Maire jumped at the sound of a voice. She was just outside the town now, surrounded only by fallow fields and a few sheep, and she had not expected to see a man leaning calmly against a stone mile marker, watching her with dark eyes. He smiled, nodding his head towards her.

Cén chaoi a bhfuil tú?” he asked.

“What’s it to you?” she snapped, ignoring his salutation. She sensed a sharp edge to his polite words.

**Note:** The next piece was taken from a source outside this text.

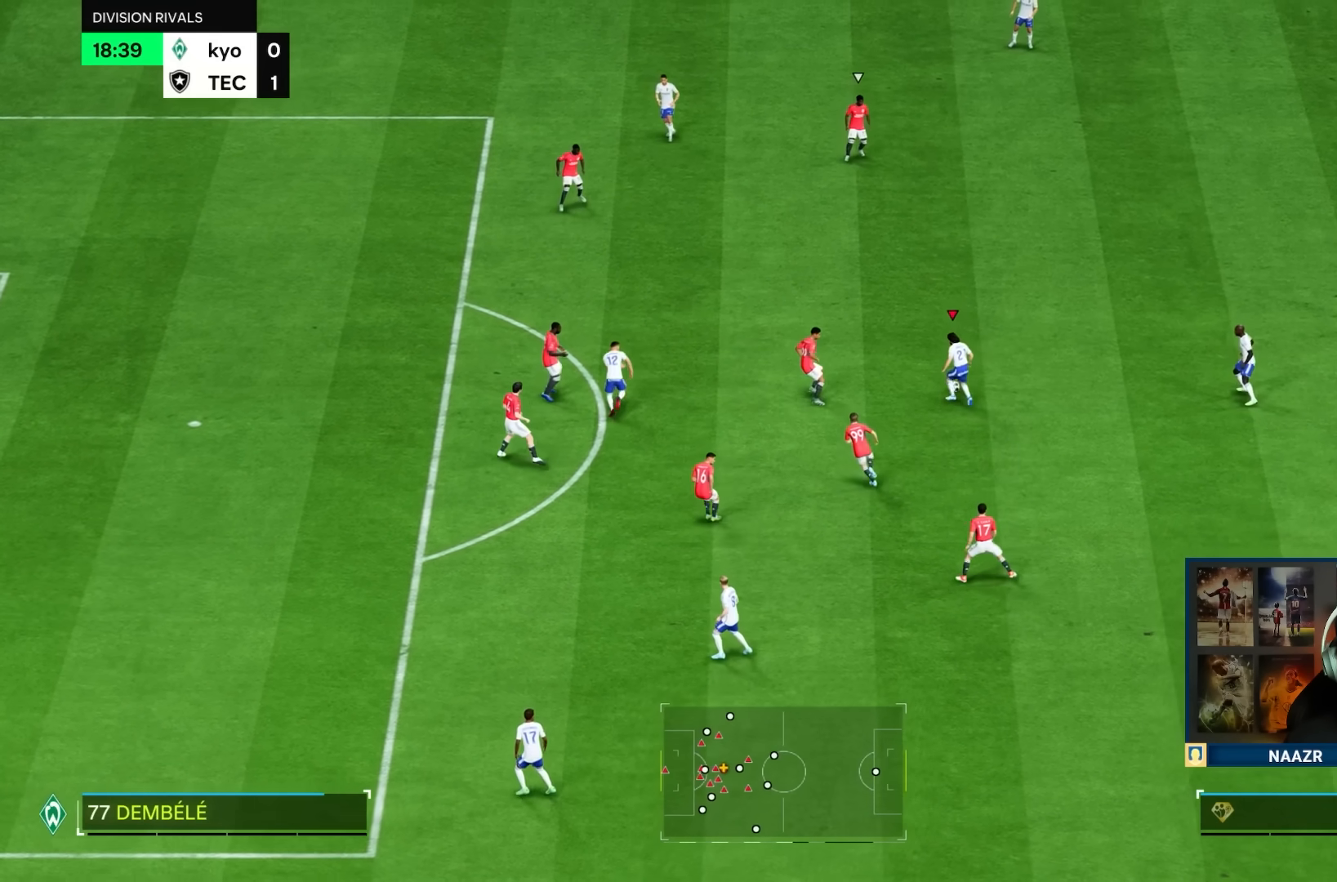
{"dt_ms": 500, "buttons": [], "left_stick": "up-right", "right_stick": "center", "button_events": []}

Maire looked at him suspiciously, unable to think why a man would be standing so nonchalantly in the road when he ought to be doing something more useful. He seemed cleaner than most people Maire knew, with a face free of grime and dark red hair like hers, but while hers was swept back in a haphazard and hay-like braid, his was combed and neat. His clothes were not fine, but they were clean, like his face, and they were not threadbare and tattered as hers were. Why was a man like this standing in a road watching her? He looked far too neat to be there; he did not belong in this place, for he was not desperate like the people or empty like the fields – he seemed far too hard, far too solid, and Maire did not trust him.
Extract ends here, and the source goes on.